第13章 一点もの
今にも消えそうな声で、願いを告げる。一瞬引こうとしたがここで引いては決心が鈍る。どうしても彼の意見が必要なのだ。
『けど、私は椎に聞いてほし_______________』
_______________ガシッ
『いっ…!』
振り返った彼は私の肩を力任せにつかむ。突然走った痛みに顔を歪める。
彼は私の声にハッとして、手の力を緩める。そして、噛み締めた唇を開く。
「あの人のところに…行っちゃうの?」
『椎…?』
私が名前を呼ぶと彼の瞳が一瞬揺らぐ。また彼を泣かせてしまったかもしれない。
そう思って一度伏せた目を開ける。私の瞳に映ったのは彼の涙ではなく、強い眼差しだった。

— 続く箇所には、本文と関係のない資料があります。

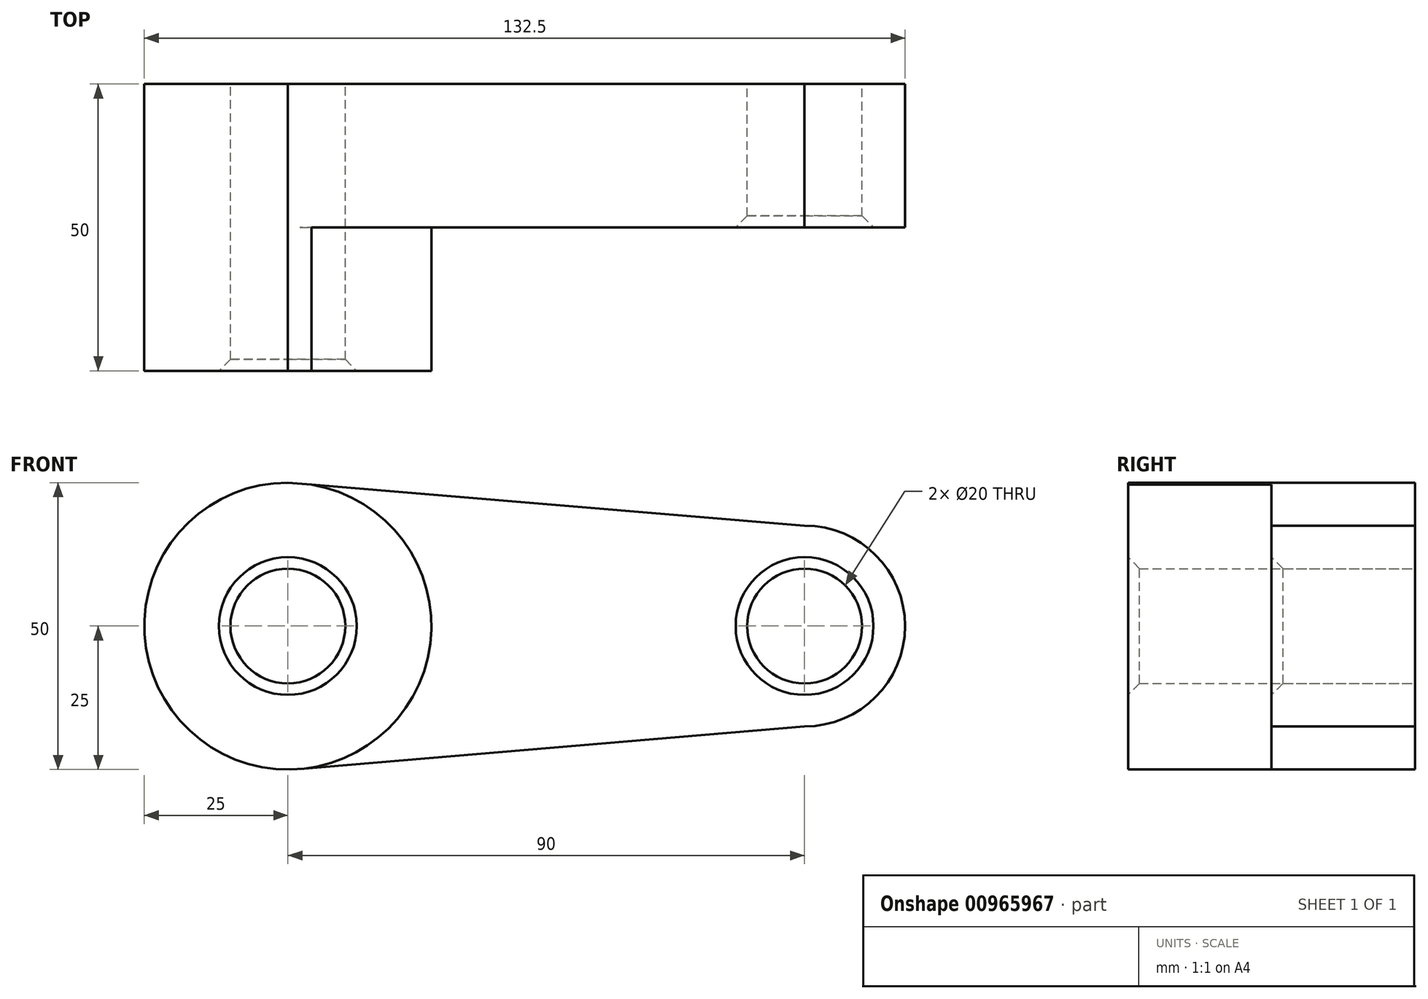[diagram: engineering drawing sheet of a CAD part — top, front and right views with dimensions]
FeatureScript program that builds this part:
annotation { "Feature Type Name" : "Feature", "Feature Type Description" : "" }
export const myFeature = defineFeature(function(context is Context, id is Id, definition is map)
    precondition{}
    {
        {
            var Q0;
            Q0=qCreatedBy(makeId("Front.planeOp"),FACE);
            var sketch = newSketch(context, id + "F0", { "sketchPlane" : qUnion([Q0])});
            skCircle(sketch, "E0", {"center": v(0, 0) * mm, "radius": 25 * mm});
            skCircle(sketch, "E1", {"center": v(90, 0) * mm, "radius": 17.5 * mm});
            skCircle(sketch, "E2", {"center": v(0, 0) * mm, "radius": 10 * mm});
            skCircle(sketch, "E3", {"center": v(90, 0) * mm, "radius": 10 * mm});
            skLineSegment(sketch, "E4", {"start": v(0, 25) * mm, "end": v(90, 17.5) * mm});
            skLineSegment(sketch, "E5", {"start": v(90, -17.5) * mm, "end": v(0, -25.09) * mm});
            skSolve(sketch);
        }
        {
            var Q0;
            Q0=makeQuery(id+"F0.imprint","IMPRINT",FACE,{"disambiguationData":[TD([[makeQuery(id+"F0.imprint","IMPRINT",EDGE,{"derivedFrom":sQuery(id+"F0.wireOp",EDGE,"E2")}),-1.0]])]});
            var Q1;
            {var subQ0=sQuery(id+"F0.wireOp",EDGE,"E5");var subQ1=sQuery(id+"F0.wireOp",EDGE,"E0");var subQ2=makeQuery(id+"F0.imprint","INTERSECT",VERTEX,{"derivedFrom":[subQ1,subQ0]});Q1=makeQuery(id+"F0.imprint","IMPRINT",FACE,{"disambiguationData":[TD([[makeQuery(id+"F0.imprint","IMPRINT",EDGE,{"disambiguationData":[TD([[subQ2,-1.0]])],"derivedFrom":subQ1}),-1.0]])]});}
            var Q2;
            Q2=makeQuery(id+"F0.imprint","IMPRINT",FACE,{"disambiguationData":[TD([[makeQuery(id+"F0.imprint","IMPRINT",EDGE,{"derivedFrom":sQuery(id+"F0.wireOp",EDGE,"E3")}),-1.0]])]});
            extrude(context, id + "F1", {"entities" : qUnion([Q0, Q1, Q2]), "depth" : 25 * mm, "offsetDistance" : 25 * mm});
        }
        {
            var Q0;
            Q0=makeQuery(id+"F0.imprint","IMPRINT",FACE,{"disambiguationData":[TD([[makeQuery(id+"F0.imprint","IMPRINT",EDGE,{"derivedFrom":sQuery(id+"F0.wireOp",EDGE,"E2")}),-1.0]])]});
            extrude(context, id + "F2", {"entities" : qUnion([Q0]), "operationType" : NewBodyOperationType.ADD, "depth" : 50 * mm, "offsetDistance" : 25 * mm});
        }
        {
            var Q0;
            Q0=makeQuery(id+"F2.opExtrude","CAP_EDGE",EDGE,{"disambiguationData":[OSD([sQuery(id+"F0.wireOp",EDGE,"E2")])],"isStart":false});
            var Q1;
            Q1=makeQuery(id+"F1.opExtrude","CAP_EDGE",EDGE,{"disambiguationData":[OSD([sQuery(id+"F0.wireOp",EDGE,"E3")])],"isStart":false});
            chamfer(context, id + "F3", {"entities" : qUnion([Q0, Q1]), "width" : 2 * mm, "tangentPropagation" : true});
        }
    });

「行っちゃ、嫌だ。行かないでよ…まだ俺の側にいてよ…」
スッと胸がすく感じがした。まるで、ずっと心に溜まっていた靄がどこかへ消え去ってしまったかのようだ。
(私…今まで何をそんなに考えてたんだろ。)
あんなに悩んで、どうしても自分では解決できなくて、誰かに答えを求めていたのに。
彼の一言で、その答えはいとも簡単に見つかったのだ。
『…そっか…』
「え…?」
そうだったのかと私は気づく。おそらく私はこの言葉を待っていたのだ。
マサさんからの慰めの言葉でも友人からの助言でもない。"側にいて"という彼のたった一言が聞きたかったのだ。
『私…どこにも行かないよ。』
「っ!…ほんと?」
彼と、椎と一緒にいたい。喜びや悲しみを分かち合うだとかどんな時もお互いを助け合うだとか、そんな難しいことは言わない。
ただ、隣にいてほしいのだ。あなたと同じ空気を感じ、あなたと同じ場所で眠りたい。
まぁ、ひとつ欲を言えば、隣にいるあなたには笑っていてほしい。
『私、椎のこと好きになっちゃった……かも。』
「え…」
『椎と一緒にいたいの。』
大きく見開かれた二つのルビーから、小さな宝石が溢れ落ちる。
堰を切ったように流れ出すそれに、驚くことしかできない。何か彼を悲しませることを言ってしまっただろうか。
「俺…好きとか嫌いとか、よく…わかんない。」
『…うん…。』
震えた声で返事が返ってくる。やはり、いきなり湧いた気持ちをにわかに伝えられたら迷惑だっただろうか。